Sentiment analysis of recorded speech can further increase reach, engagement and accessibility of content. For example, while captioning and transcription make content accessible to the deaf and hard of hearing, sight-impaired audiences can gain extra insight from audio tags giving information on the emotion and sentiment of the speaker.

With the right speech partner, media captioning platforms can leverage Speech Intelligence to deliver a host of valuable functionality for their customers. From the obvious efficiency gains of reducing manual transcription to more differentiated features that utilize translation, sentiment analysis and summarization.

Foundational accuracy

Speech Intelligence has the potential to increase engagement, platform utility and content reach – but the outputs are only as good as the accuracy of the underlying speech-to-text model these applications are built on. To successfully make use of the spoken word, it needs to be captured accurately and understood fully by ASR models that can reliably record a range of different dialects, accents and demographics. Without highly accurate speech-to-text capabilities, downstream applications will have limited usability or may not work at all for speakers from certain backgrounds.

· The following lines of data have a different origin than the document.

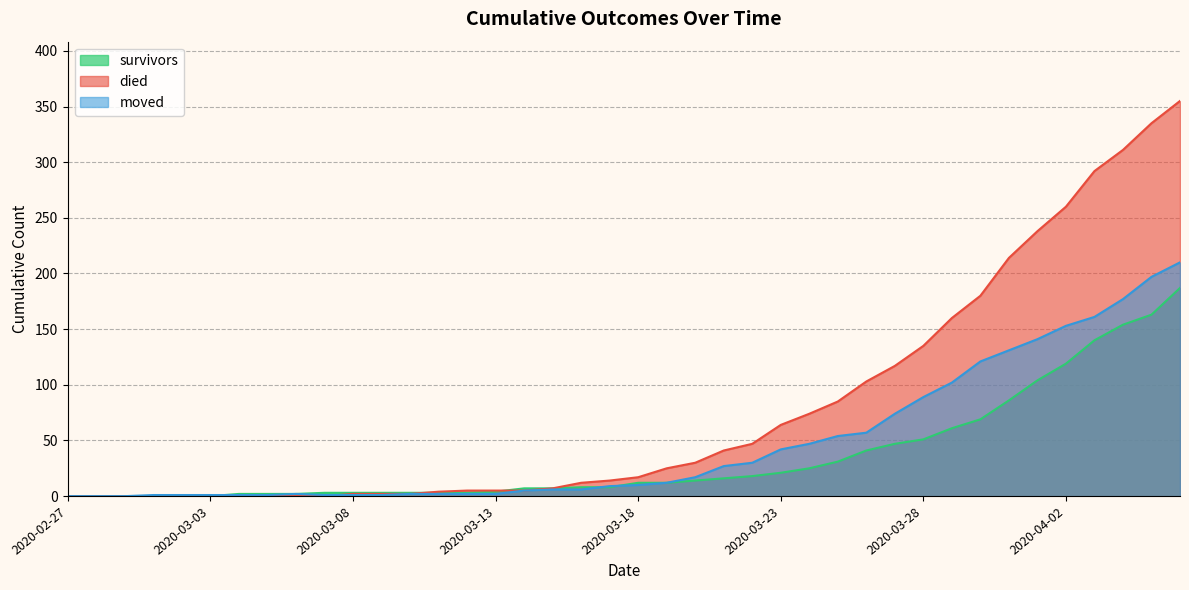

What is the label of the 24th point from the right?

2020-03-14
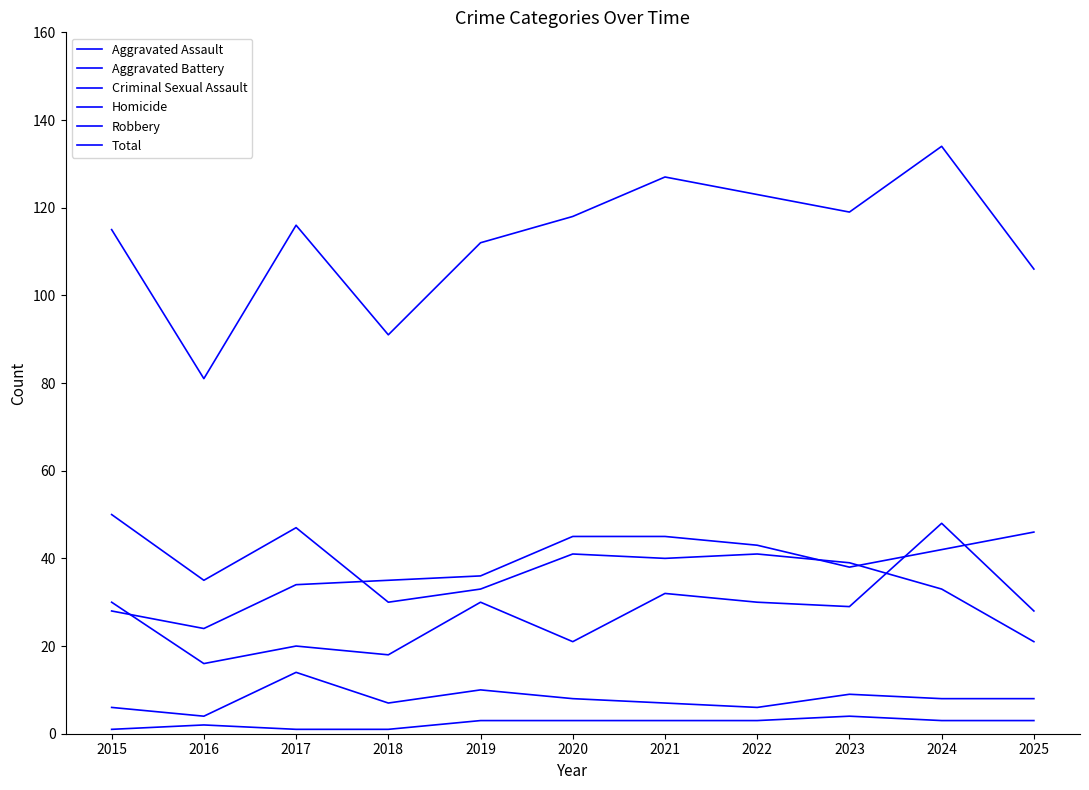

At which category does the chart reach its minimum across all series?

2015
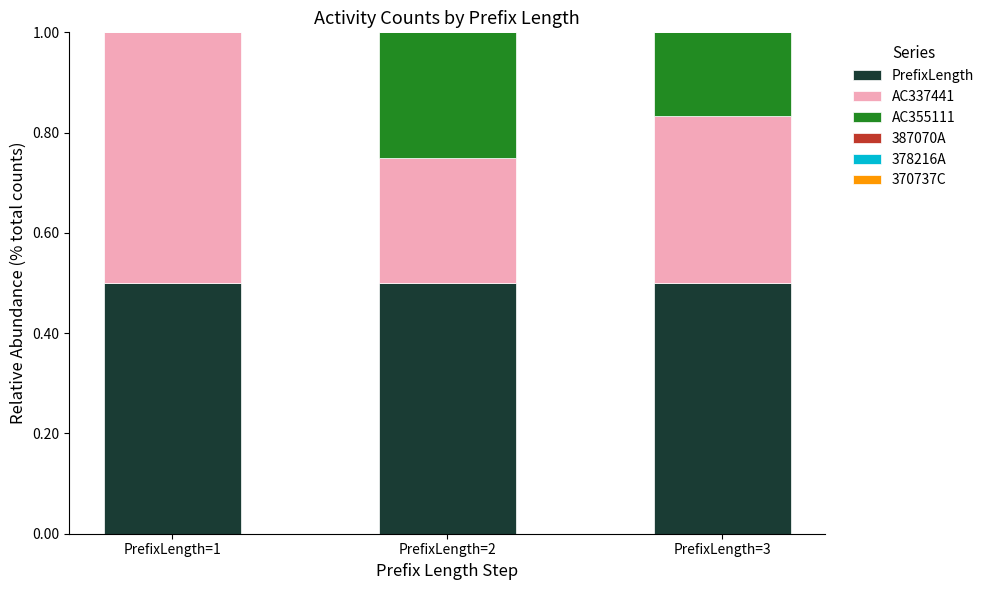

How many series are shown in this chart?

3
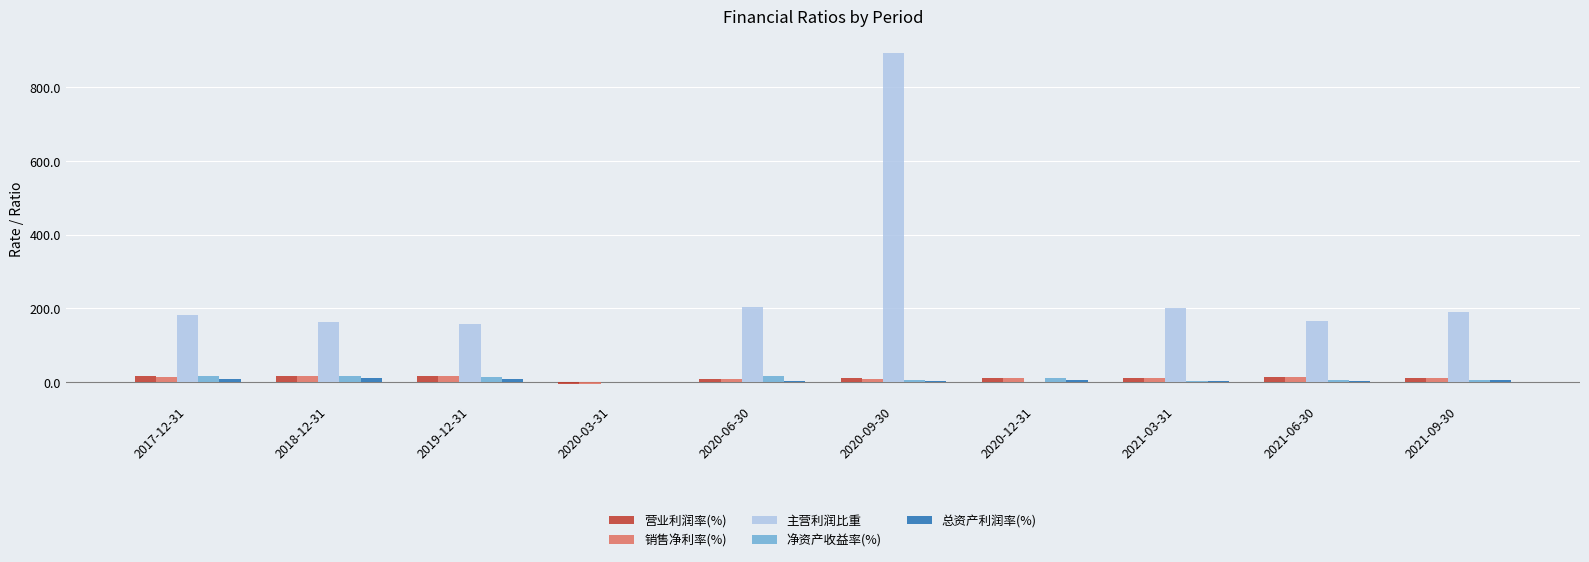

Which series changed the most between 2017-12-31 and 2020-09-30?

主营利润比重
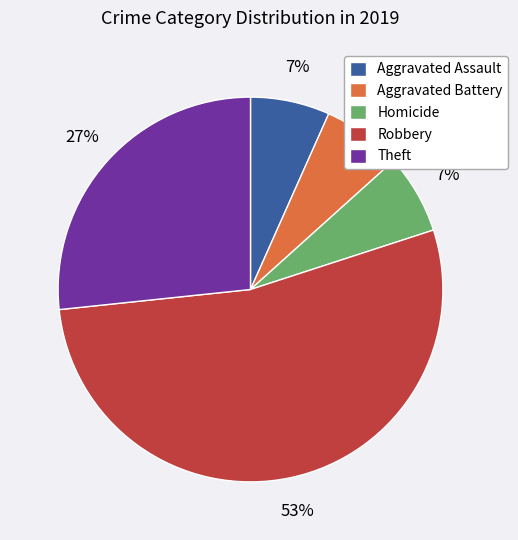

True or false: Aggravated Assault accounts for 1% of the total.

False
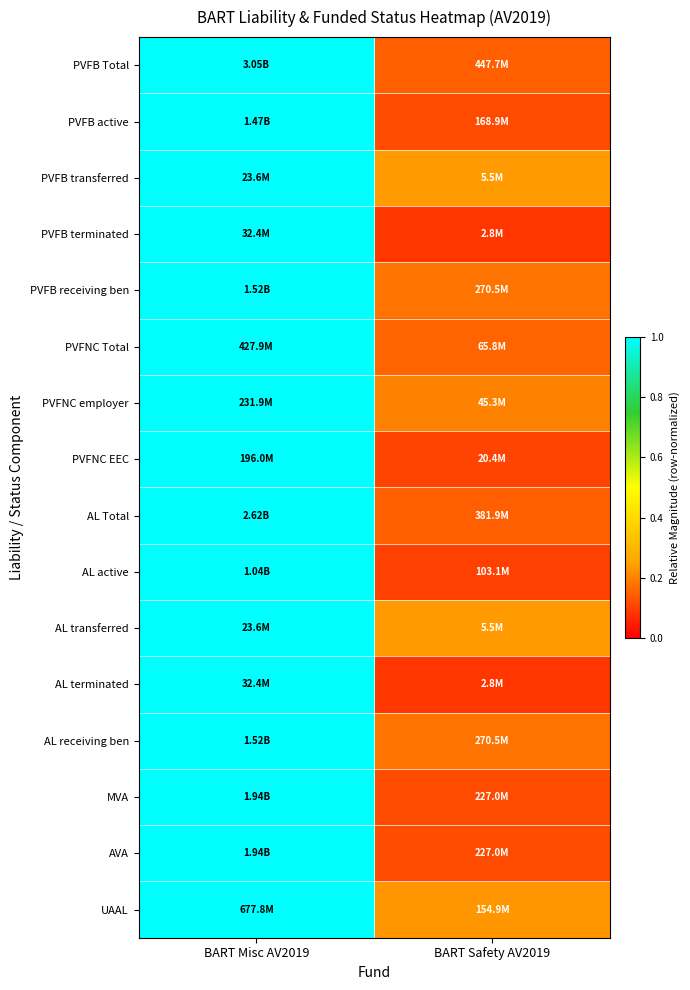

Reading right to left, transcribe all the data shown in this chart.

PVFB Total: BART Safety AV2019=0.1	BART Misc AV2019=1.0
PVFB active: BART Safety AV2019=0.1	BART Misc AV2019=1.0
PVFB transferred: BART Safety AV2019=0.2	BART Misc AV2019=1.0
PVFB terminated: BART Safety AV2019=0.1	BART Misc AV2019=1.0
PVFB receiving ben: BART Safety AV2019=0.2	BART Misc AV2019=1.0
PVFNC Total: BART Safety AV2019=0.2	BART Misc AV2019=1.0
PVFNC employer: BART Safety AV2019=0.2	BART Misc AV2019=1.0
PVFNC EEC: BART Safety AV2019=0.1	BART Misc AV2019=1.0
AL Total: BART Safety AV2019=0.1	BART Misc AV2019=1.0
AL active: BART Safety AV2019=0.1	BART Misc AV2019=1.0
AL transferred: BART Safety AV2019=0.2	BART Misc AV2019=1.0
AL terminated: BART Safety AV2019=0.1	BART Misc AV2019=1.0
AL receiving ben: BART Safety AV2019=0.2	BART Misc AV2019=1.0
MVA: BART Safety AV2019=0.1	BART Misc AV2019=1.0
AVA: BART Safety AV2019=0.1	BART Misc AV2019=1.0
UAAL: BART Safety AV2019=0.2	BART Misc AV2019=1.0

Stand out with Speech Intelligence

Moving away from a focus on just captioning and transcription gives product leaders scope to create media captioning and distribution platforms that delight their partners and add real value. The spoken word is our primary means of communication, and the applications that can be built on it are infinite.

As video consumption continues to change, Speech Intelligence will be the means by which product teams deliver a platform that is noticeably differentiated. It will ensure your product leads in the market – however, that market may change.